Weekly Market Commentary June 7th to June 11th 2021
Job openings jumped 12% in the month of April with a record number 9.286 million. By comparison, 9.812 million people were unemployed in April, a difference of 526,000. Jobless Claims continued their downward trajectory, albeit at a slower pace, coming in at 376,000. The sunsetting of enhanced benefits may lead those still unemployed to accept new jobs thus improving claims numbers in the coming weeks.
Consumer prices increased 0.6% in May, slightly higher than expectations. The year-over-year number increased to 5%. Ex-Food and Energy rose 0.7% on the month and 3.8% year-over-year. The devil is in the details, which suggest the inflation picture is a little more positive than the headline numbers indicate. The areas where inflation is really popping are dining out and travel, two things people weren’t able to do much of this time last year. The biggest year-on-year increases include car and truck rentals (109.8%), gasoline (56.2%) and used cars and trucks (29.7%).

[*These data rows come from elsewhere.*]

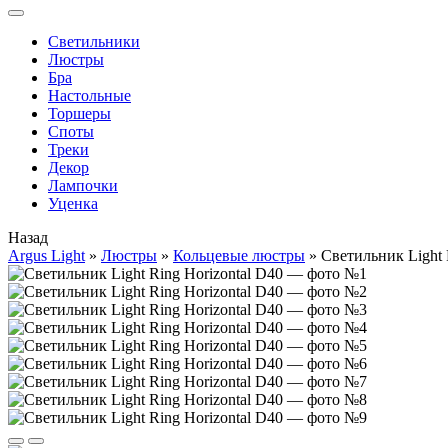
Cветильники
Люстры
Бра
Настольные
Торшеры
Споты
Треки
Декор
Лампочки
Уценка
Назад
Argus Light
»
Люстры
»
Кольцевые люстры
»
Светильник Light 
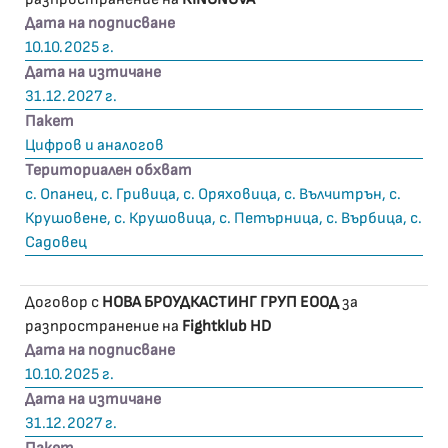
Дата на подписване
10.10.2025 г.
Дата на изтичане
31.12.2027 г.
Пакет
Цифров и аналогов
Териториален обхват
с. Опанец, с. Гривица, с. Оряховица, с. Вълчитрън, с.
Крушовене, с. Крушовица, с. Петърница, с. Върбица, с.
Садовец
Договор с
НОВА БРОУДКАСТИНГ ГРУП ЕООД
за
разпространение на
Fightklub HD
Дата на подписване
10.10.2025 г.
Дата на изтичане
31.12.2027 г.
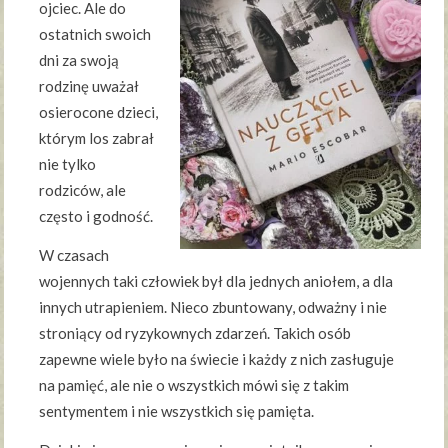
ojciec. Ale do
ostatnich swoich
dni za swoją
rodzinę uważał
osierocone dzieci,
którym los zabrał
nie tylko
rodziców, ale
często i godność.
W czasach
wojennych taki człowiek był dla jednych aniołem, a dla
innych utrapieniem. Nieco zbuntowany, odważny i nie
stroniący od ryzykownych zdarzeń. Takich osób
zapewne wiele było na świecie i każdy z nich zasługuje
na pamięć, ale nie o wszystkich mówi się z takim
sentymentem i nie wszystkich się pamięta.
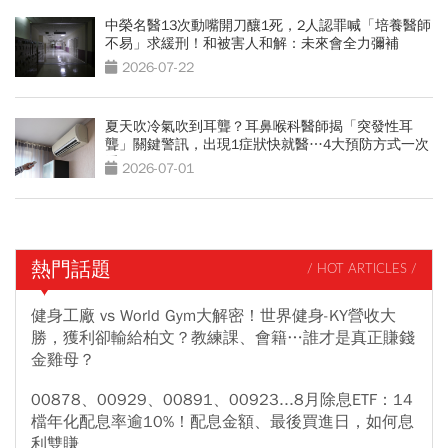
中榮名醫13次動嘴開刀釀1死，2人認罪喊「培養醫師
不易」求緩刑！和被害人和解：未來會全力彌補
2026-07-22
夏天吹冷氣吹到耳聾？耳鼻喉科醫師揭「突發性耳
聾」關鍵警訊，出現1症狀快就醫…4大預防方式一次
看
2026-07-01
熱門話題
/ HOT ARTICLES /
健身工廠 vs World Gym大解密！世界健身-KY營收大
勝，獲利卻輸給柏文？教練課、會籍…誰才是真正賺錢
金雞母？
00878、00929、00891、00923...8月除息ETF：14
檔年化配息率逾10%！配息金額、最後買進日，如何息
利雙賺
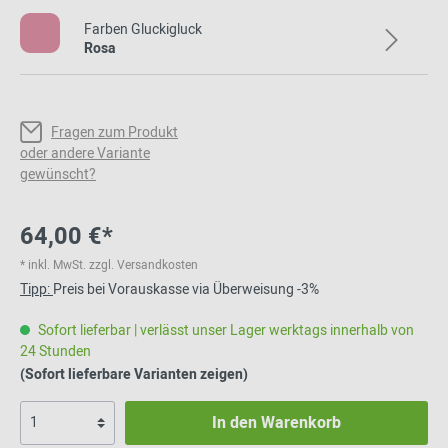
Farben Gluckigluck
Rosa
Fragen zum Produkt
oder andere Variante
gewünscht?
64,00 €*
* inkl. MwSt. zzgl. Versandkosten
Tipp:
Preis bei Vorauskasse via Überweisung -3%
Sofort lieferbar | verlässt unser Lager werktags innerhalb von
24 Stunden
(Sofort lieferbare Varianten zeigen)
In den Warenkorb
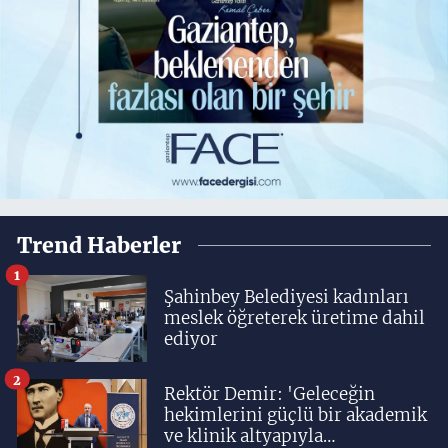
Trend Haberler
1
Şahinbey Belediyesi kadınları
meslek öğreterek üretime dahil
ediyor
2
Rektör Demir: 'Geleceğin
hekimlerini güçlü bir akademik
ve klinik altyapıyla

Investors largely shrugged off inflation numbers with the S&P 500 hitting new highs on Thursday. The index closed the week at 4,247, a 0.4% gain; while the NASDAQ gained 1.8% to finish the week at 14,069. The DJIA fell on the week by -0.8%. In fixed income, the 2-year U.S. Treasury finished flat this week at 0.15%; while the 10-year and 30-year each dropped by about -10 basis points to 1.45% and 2.14% respectively.